Мы стали спешно устраиваться. Она задула свечку.
– Так помните про штору. Ради бога…
Ушла.
Чье-то теплое дыхание около меня. Это актриса – Оленушка.
– У него на этой чудесной шубе на спине дырка, – шепчет она, – и что-то темное вокруг… что-то страшное.
– Спите, Оленушка. Все мы устали и нервничаем…
Всю ночь собачка беспокоится, рычит и скулит. И на рассвете Оленушка говорит во сне жутким громким голосом:
– Я знаю, отчего она воет. У него шуба прострелена, и кровь запеклась.
У меня сердце бьется до тошноты. Я не рассматривала этой шубы, но сейчас понимаю, что все это и не видя знала…
Утром проснулись поздно. Холодный серый день. Дождь. За окном сараи, амбары, подальше – насыпь. Пусто. Ни души.
Хозяйка принесла нам чаю, хлеба, ветчины.
И шепотом:
– Зять достал ее на рассвете. Она спрятана в сарае. Ночью, если пойти с фонарем, – донесут. А днем тоже увидят. Придут обыскивать. У нас каждый день обыски.
Сегодня она словоохотливее. Но лицо «молчит». Лицо каменное, точно боится она рассказать лицом больше, чем хочет.
В дверь стучит Гуськин.
– Вы скоро? Здешняя… молодежь уже два раза прибегала.
Хозяйка уходит. Я приоткрываю дверь, подзываю Гуськина.
– Гуськин, скажите, все благополучно? Выпустят нас отсюда? – шепотом спрашиваю я.

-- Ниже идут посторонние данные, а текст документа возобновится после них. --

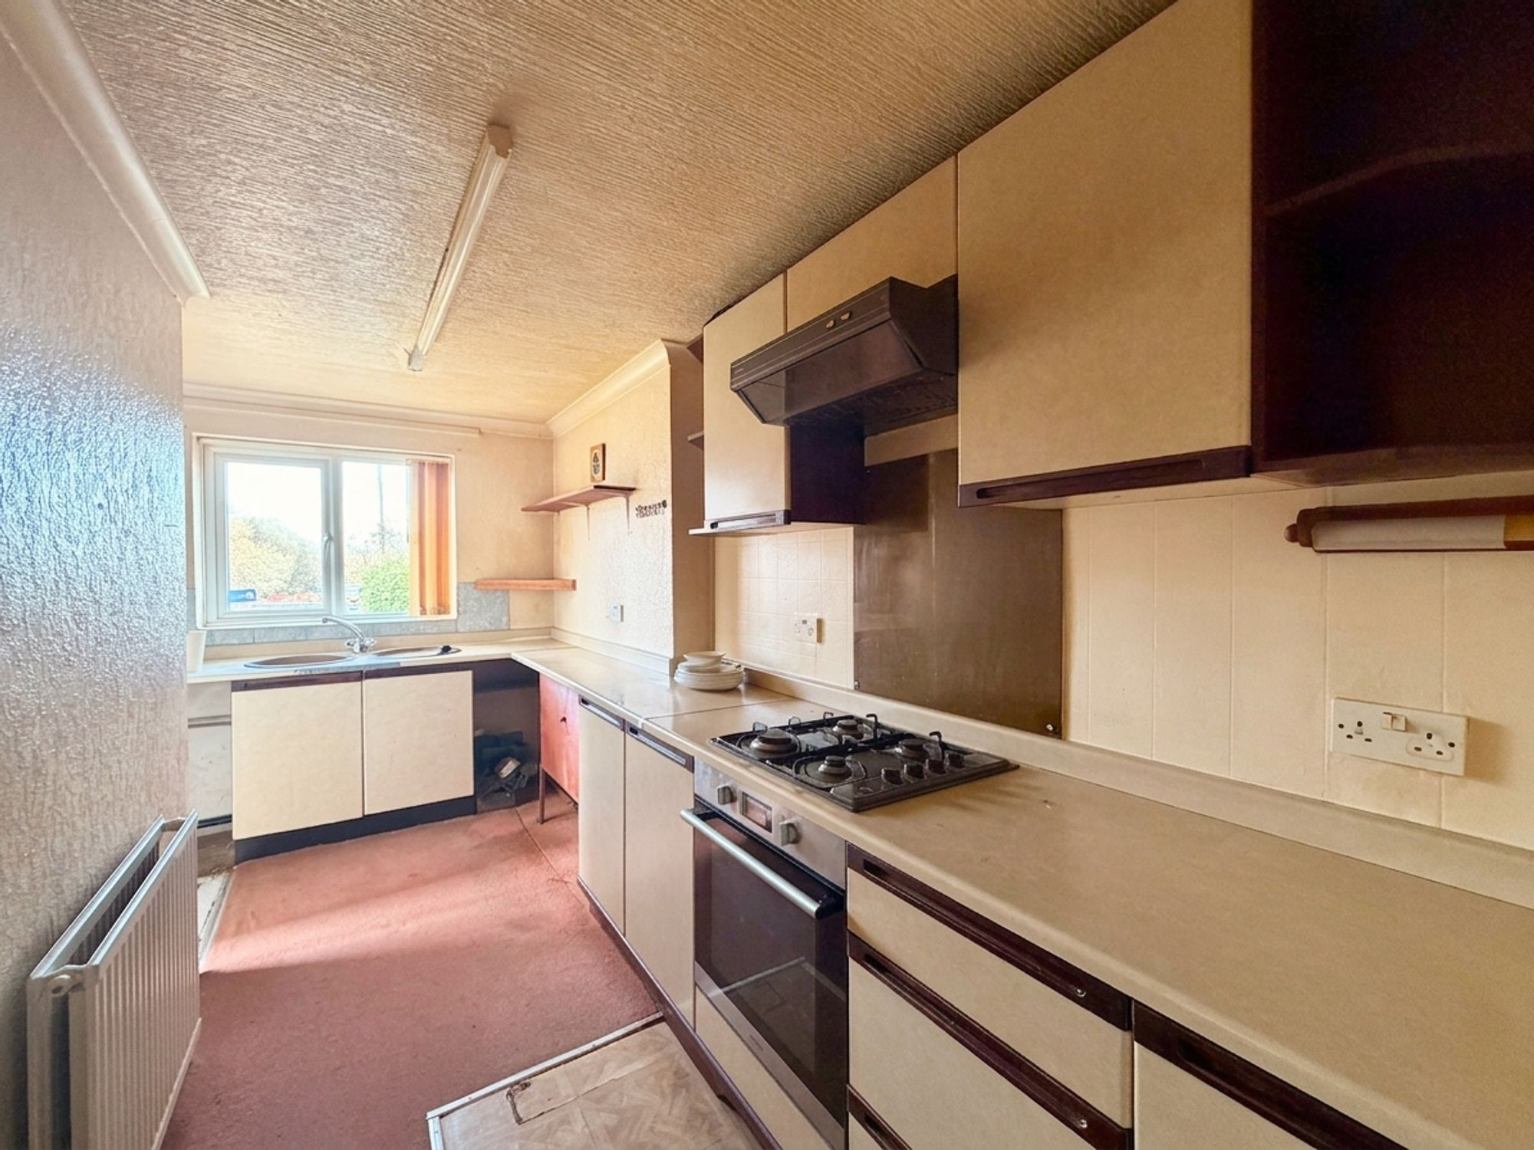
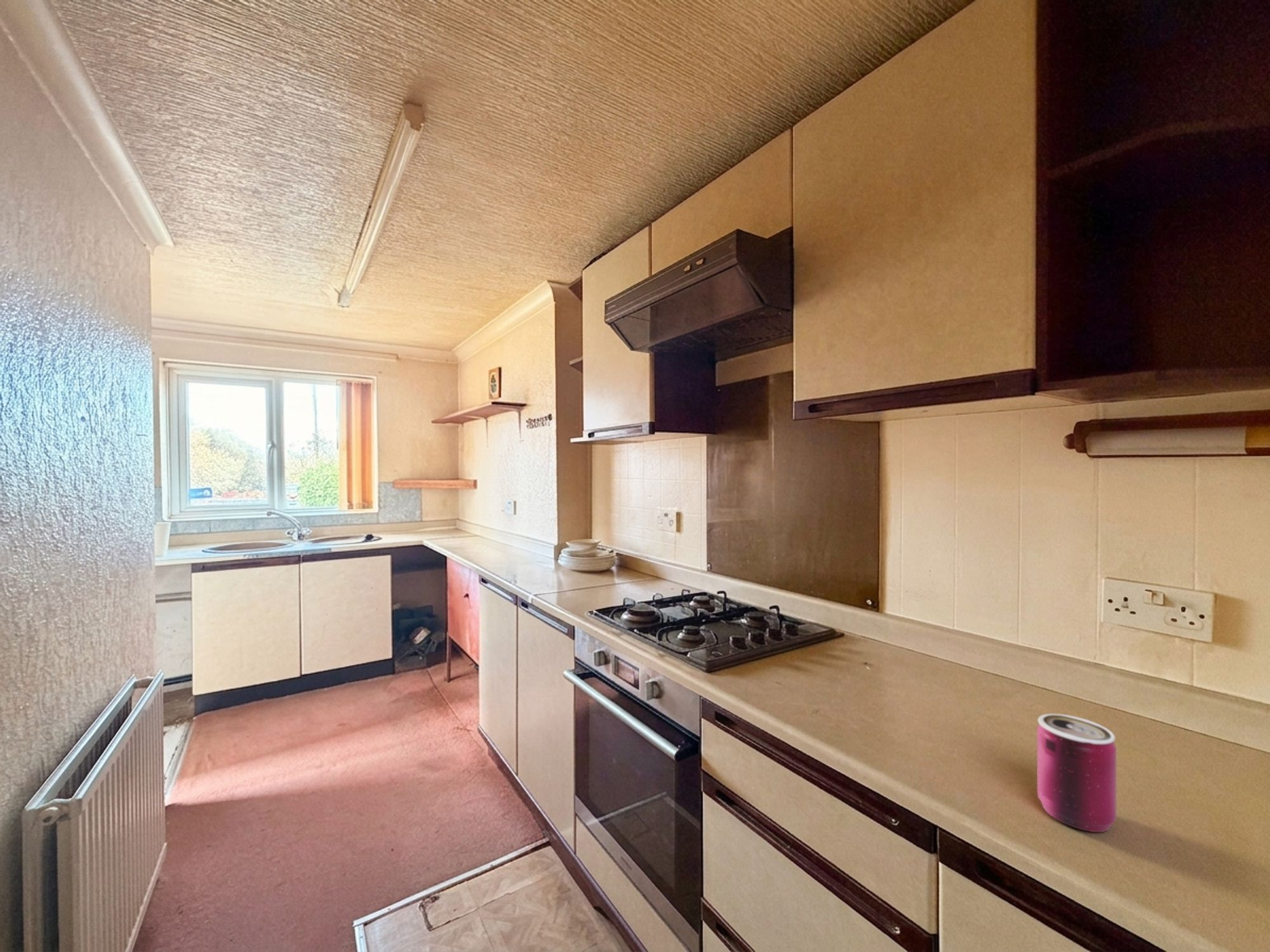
+ can [1036,713,1117,833]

– Улыбайтесь, ради бога, улыбайтесь, – шепчет Гуськин, растягивая рот в зверской улыбке, как «L’homme qui rit»[8 - «Человек, который смеется» (фр.), роман Виктора Гюго. (Примеч. ред.)]. – Улыбайтесь, когда разговариваете, может, кто, не дай бог, подсматривает. Обещали выпустить и дать охрану. Здесь начинается зона в сорок верст. Там грабят.
– Кто же грабит?
– Ха! Кто? Они же и грабят. Ну а если будут провожатые из самого главного пекла, так они таки побоятся. Одно скажу: мы должны отсюда завтра уехать. Иначе, ей-богу, я буду очень удивлен, если когда-нибудь увижу свою мамашу.
Мысль была сложная, но явно неутешительная.

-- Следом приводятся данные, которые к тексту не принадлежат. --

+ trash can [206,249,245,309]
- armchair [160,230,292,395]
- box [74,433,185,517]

– Сегодня весь день сидите дома. Выходить не надо. Устали и репетируют. Все репетируют, и все устали.
– А вы не знаете, где сам хозяин?
– Точно не знаю. Или он расстрелян, или он бежал, или он здесь под полом сидит. А то чего они так боятся? Весь день, всю ночь двери и окна открыты. Отчего не смеют закрыть? Почему показывают, что ничего не прячут? Но чего нам с вами об этом думать? И чего об этом рассуждать? Что, нам за это заплатят? Дадут почетное гражданство? У них тут были дела, такие дела, которые пусть у нас не будут. Этот заикаться стал отчего? Три недели заикается. Так мы не хотим заикаться, мы лучше себе уедем с сундучками и с охраной.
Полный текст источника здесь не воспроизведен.